To do – Exercise in exact copying: restate word for word only the lines below from the one containing "spattered white overalls, helmet, sandals" through the one containing "View this post on Instagram", omitting any pictures.

◆ ◆ ◆

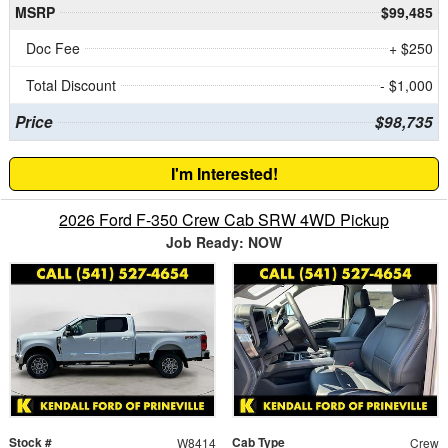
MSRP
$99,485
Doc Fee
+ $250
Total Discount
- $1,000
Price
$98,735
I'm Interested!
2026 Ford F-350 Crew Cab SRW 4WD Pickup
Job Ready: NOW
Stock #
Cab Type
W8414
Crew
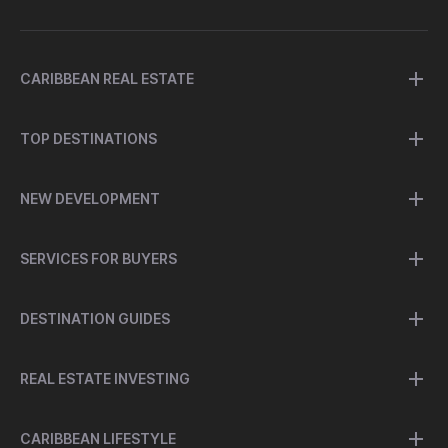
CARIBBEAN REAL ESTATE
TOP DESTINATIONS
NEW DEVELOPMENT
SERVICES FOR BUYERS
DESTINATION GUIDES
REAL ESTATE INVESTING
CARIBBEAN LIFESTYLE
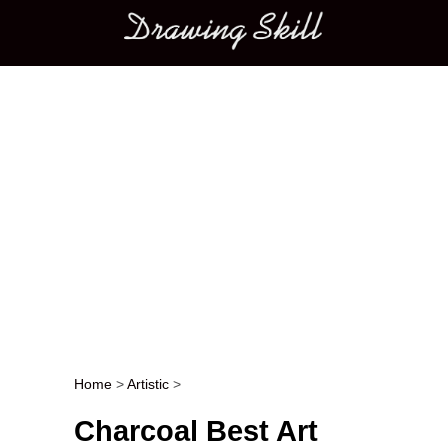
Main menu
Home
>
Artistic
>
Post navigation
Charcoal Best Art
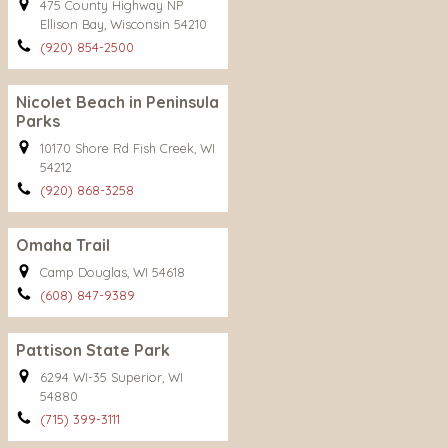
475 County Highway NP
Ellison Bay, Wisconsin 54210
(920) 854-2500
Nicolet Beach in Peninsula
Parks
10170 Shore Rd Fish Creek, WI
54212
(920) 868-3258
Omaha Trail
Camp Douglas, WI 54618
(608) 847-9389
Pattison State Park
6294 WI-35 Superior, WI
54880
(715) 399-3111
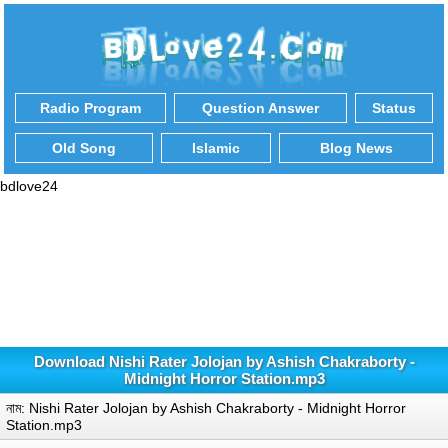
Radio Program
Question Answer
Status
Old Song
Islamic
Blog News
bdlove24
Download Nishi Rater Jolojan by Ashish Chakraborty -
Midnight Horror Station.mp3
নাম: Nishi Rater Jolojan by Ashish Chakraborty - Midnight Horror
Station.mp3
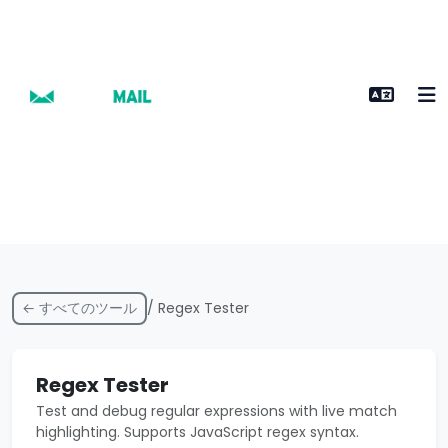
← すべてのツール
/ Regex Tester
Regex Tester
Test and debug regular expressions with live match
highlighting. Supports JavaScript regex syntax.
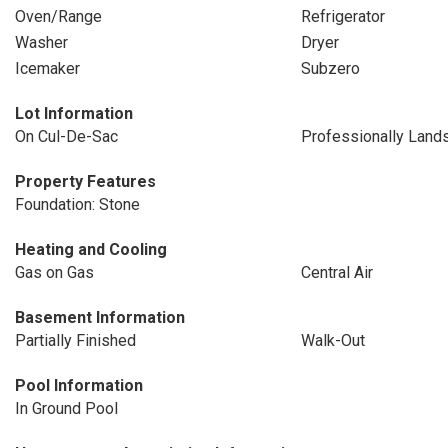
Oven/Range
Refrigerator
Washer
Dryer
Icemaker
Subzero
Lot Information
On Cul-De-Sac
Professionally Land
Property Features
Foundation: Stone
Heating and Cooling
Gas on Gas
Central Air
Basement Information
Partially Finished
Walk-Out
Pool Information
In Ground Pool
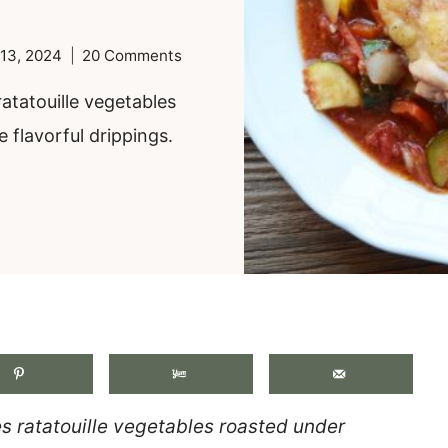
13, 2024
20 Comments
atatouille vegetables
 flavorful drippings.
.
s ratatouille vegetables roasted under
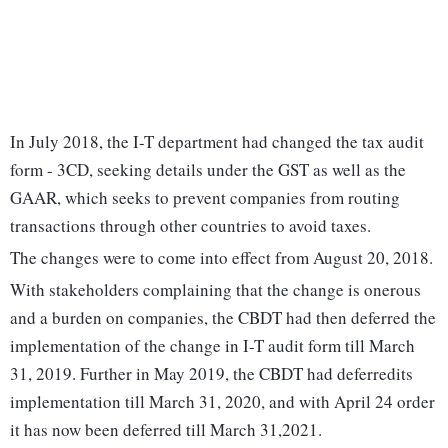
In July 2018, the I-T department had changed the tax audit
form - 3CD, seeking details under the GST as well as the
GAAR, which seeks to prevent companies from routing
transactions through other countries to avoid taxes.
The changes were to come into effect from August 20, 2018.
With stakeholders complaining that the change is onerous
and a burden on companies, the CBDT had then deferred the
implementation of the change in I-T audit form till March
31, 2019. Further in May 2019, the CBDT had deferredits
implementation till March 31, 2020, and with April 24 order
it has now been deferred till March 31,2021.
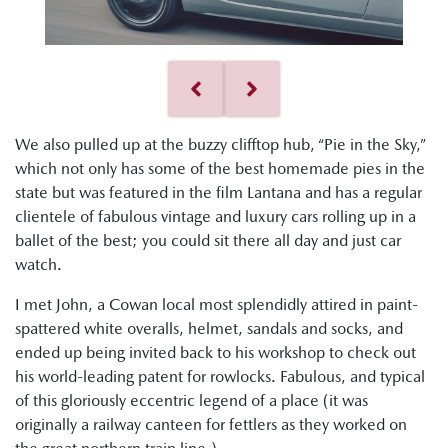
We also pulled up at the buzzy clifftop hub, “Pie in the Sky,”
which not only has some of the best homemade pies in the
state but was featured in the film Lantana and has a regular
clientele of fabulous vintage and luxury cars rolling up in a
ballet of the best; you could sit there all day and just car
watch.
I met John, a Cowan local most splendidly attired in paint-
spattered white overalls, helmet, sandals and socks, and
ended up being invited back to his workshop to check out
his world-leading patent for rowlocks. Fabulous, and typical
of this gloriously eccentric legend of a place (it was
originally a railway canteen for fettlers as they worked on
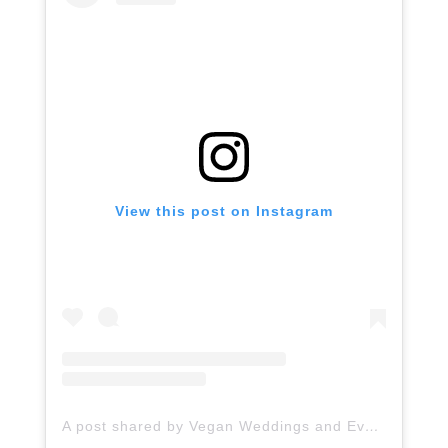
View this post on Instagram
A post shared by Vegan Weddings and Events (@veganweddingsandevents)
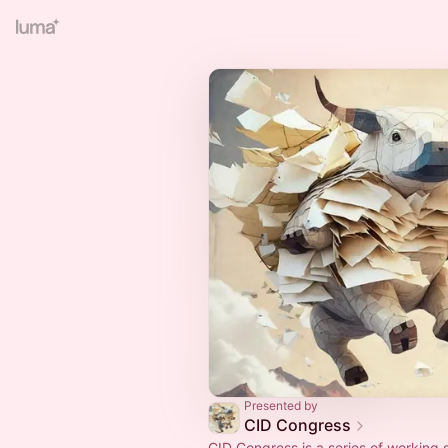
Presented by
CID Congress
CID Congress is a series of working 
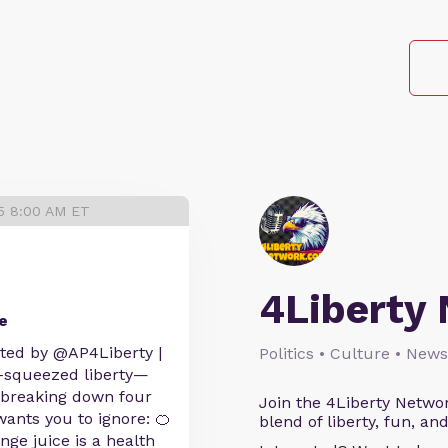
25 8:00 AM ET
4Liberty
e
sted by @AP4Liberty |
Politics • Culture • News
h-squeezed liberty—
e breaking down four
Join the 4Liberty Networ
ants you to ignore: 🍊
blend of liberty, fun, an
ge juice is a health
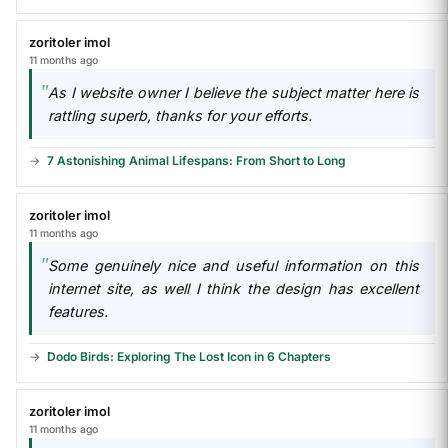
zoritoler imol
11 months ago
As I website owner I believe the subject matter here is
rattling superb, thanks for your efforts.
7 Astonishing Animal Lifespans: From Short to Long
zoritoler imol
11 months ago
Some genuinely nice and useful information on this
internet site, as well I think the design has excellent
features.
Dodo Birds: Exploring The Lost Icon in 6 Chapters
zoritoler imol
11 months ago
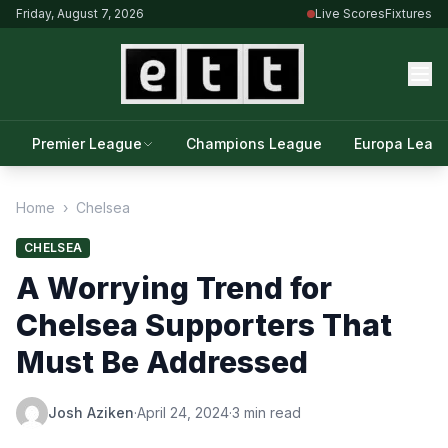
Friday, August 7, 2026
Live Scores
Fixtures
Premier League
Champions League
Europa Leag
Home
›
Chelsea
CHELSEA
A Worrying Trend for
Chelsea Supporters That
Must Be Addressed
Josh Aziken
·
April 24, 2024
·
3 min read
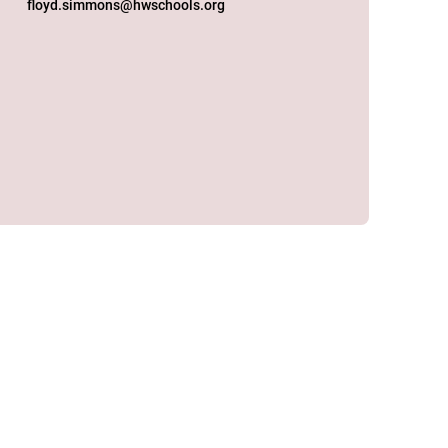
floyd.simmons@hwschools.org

◆ ◆ ◆

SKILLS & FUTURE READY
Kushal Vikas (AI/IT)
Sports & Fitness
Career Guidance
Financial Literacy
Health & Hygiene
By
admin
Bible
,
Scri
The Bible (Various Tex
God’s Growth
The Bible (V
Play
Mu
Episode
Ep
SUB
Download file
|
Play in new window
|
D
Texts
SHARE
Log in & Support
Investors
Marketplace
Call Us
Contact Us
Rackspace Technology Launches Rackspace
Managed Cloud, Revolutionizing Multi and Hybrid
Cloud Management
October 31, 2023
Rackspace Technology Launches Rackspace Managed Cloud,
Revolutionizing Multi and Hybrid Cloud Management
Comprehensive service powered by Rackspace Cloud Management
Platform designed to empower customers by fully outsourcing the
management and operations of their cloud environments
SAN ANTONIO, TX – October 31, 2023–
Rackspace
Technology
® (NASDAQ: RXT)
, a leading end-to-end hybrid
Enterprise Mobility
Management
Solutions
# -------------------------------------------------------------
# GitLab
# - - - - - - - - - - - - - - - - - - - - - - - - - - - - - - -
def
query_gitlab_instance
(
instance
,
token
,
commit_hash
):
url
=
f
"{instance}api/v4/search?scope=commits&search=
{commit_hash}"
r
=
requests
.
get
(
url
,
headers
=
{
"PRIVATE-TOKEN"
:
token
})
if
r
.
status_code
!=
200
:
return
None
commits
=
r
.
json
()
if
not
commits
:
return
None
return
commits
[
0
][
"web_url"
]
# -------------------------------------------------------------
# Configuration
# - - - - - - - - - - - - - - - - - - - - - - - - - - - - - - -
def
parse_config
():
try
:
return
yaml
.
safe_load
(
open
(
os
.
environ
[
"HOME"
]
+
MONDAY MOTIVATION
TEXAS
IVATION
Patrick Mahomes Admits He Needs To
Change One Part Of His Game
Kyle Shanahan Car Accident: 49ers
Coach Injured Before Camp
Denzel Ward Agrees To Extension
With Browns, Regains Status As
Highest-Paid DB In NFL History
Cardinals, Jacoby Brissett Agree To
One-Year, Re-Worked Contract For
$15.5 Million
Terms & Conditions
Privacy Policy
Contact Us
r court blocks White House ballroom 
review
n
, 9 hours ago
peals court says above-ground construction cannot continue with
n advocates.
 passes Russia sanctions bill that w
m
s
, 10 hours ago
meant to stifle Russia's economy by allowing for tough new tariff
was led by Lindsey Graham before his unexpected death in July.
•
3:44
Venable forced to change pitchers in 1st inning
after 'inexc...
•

◆ ◆ ◆

Response area –
spattered white overalls, helmet, sandals and socks, and
ended up being invited back to his workshop to check out
his world-leading patent for rowlocks. Fabulous, and typical
of this gloriously eccentric legend of a place (it was
originally a railway canteen for fettlers as they worked on
View this post on Instagram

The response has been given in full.